On another note, we can also look at the effect of birth rates on savings and investment. Taking into account a reduction in birth rates, we can distinguish two effects. On one hand, it results in lower population growth, consequently contributing towards a lower GDP growth and thus a decrease in demand for investment – pressure for a lower interest rate. On the other hand, it contributes towards a higher number of the elderly/middle aged relative to the young; with the elderly usually being associated with lower savings rate but higher accumulation of capital, this will make it so two contrasting forces will clash, with the lower savings rate contributing towards a higher interest rate but a higher volume of accumulated savings/capital having the opposite effect. As for the fact that the middle aged are also to occupy a much more preponderant role in the population composition, as the savers of the economy, they will contribute to a higher demand for financial securities, hence pushing interest rates downwards.

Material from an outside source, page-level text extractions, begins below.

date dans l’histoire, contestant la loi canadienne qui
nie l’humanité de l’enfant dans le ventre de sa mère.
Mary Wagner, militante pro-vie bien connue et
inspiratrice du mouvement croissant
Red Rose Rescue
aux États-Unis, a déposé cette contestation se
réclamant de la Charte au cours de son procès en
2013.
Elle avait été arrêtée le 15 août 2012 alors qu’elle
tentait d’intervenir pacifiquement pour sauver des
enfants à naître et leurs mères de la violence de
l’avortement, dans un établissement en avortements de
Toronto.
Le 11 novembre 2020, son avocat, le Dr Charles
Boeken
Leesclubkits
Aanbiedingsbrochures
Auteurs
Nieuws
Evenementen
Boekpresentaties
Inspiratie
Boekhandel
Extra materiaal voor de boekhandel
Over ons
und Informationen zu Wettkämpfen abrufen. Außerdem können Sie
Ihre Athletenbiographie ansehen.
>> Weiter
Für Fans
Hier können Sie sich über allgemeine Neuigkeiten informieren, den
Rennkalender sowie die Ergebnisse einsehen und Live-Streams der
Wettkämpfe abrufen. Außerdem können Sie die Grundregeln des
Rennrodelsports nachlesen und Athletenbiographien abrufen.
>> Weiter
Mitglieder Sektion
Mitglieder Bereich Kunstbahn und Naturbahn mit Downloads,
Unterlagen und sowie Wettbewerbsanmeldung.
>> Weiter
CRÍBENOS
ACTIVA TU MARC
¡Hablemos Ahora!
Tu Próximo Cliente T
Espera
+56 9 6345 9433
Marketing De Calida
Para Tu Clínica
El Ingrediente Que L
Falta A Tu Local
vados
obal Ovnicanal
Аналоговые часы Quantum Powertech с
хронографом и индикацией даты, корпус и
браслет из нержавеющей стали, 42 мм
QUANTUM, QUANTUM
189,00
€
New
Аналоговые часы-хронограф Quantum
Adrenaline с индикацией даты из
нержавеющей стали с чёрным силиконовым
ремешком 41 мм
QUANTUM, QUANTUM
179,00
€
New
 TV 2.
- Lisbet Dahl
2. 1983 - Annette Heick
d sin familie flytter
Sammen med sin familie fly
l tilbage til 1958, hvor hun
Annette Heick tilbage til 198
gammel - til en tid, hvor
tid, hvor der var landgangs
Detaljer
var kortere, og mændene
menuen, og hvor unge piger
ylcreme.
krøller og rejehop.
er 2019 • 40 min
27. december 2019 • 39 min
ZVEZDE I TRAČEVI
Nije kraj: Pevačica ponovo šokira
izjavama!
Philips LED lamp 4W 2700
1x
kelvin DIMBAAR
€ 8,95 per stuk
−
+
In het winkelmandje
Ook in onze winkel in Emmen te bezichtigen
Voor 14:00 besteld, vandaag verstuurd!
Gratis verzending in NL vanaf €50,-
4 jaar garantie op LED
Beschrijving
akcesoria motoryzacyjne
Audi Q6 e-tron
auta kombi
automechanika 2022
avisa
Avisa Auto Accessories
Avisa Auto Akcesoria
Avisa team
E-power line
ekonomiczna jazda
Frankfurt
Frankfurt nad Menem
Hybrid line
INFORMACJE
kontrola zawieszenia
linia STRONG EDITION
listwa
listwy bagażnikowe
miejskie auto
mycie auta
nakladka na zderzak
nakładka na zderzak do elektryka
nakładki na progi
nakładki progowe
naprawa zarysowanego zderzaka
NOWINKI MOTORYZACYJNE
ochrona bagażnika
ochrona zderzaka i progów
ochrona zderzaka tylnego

With so many forces at play, the overall impact of demographics on the investment/savings market is rather unclear, even though all seems to point out that the current downward pressure on interest rates that has been felt in the past decades/years in developed (and ageing…) economies is likely here to stay, probably being itself already a manifestation of the impact of demographic trends on this facet of the economy.
Can productivity save the weak demographics in developed countries?
Increases in productivity can lessen the impact of such population shifts, and technological advances are the ideal source of productivity boosts. This, however, is a double-edged sword. On one hand, technological progress increases productivity, but at the same time, it can eliminate jobs, increasing unemployment.
Since the 2008 financial crisis, year-on-year productivity growth has slowed. Still, even though the rate of productivity growth has slowed, the absolute output per worker is now the highest it has ever been in real economic terms. This highlights the offset of productivity on demographics as there are fewer and fewer people in the workforce but a higher productivity per worker.
Demographics do not determine the fate of economic growth, but they are certainly a key determinant for an economy’s growth potential. An ageing population coupled with a declining birth rate in the developed world points to a decline in future economic growth.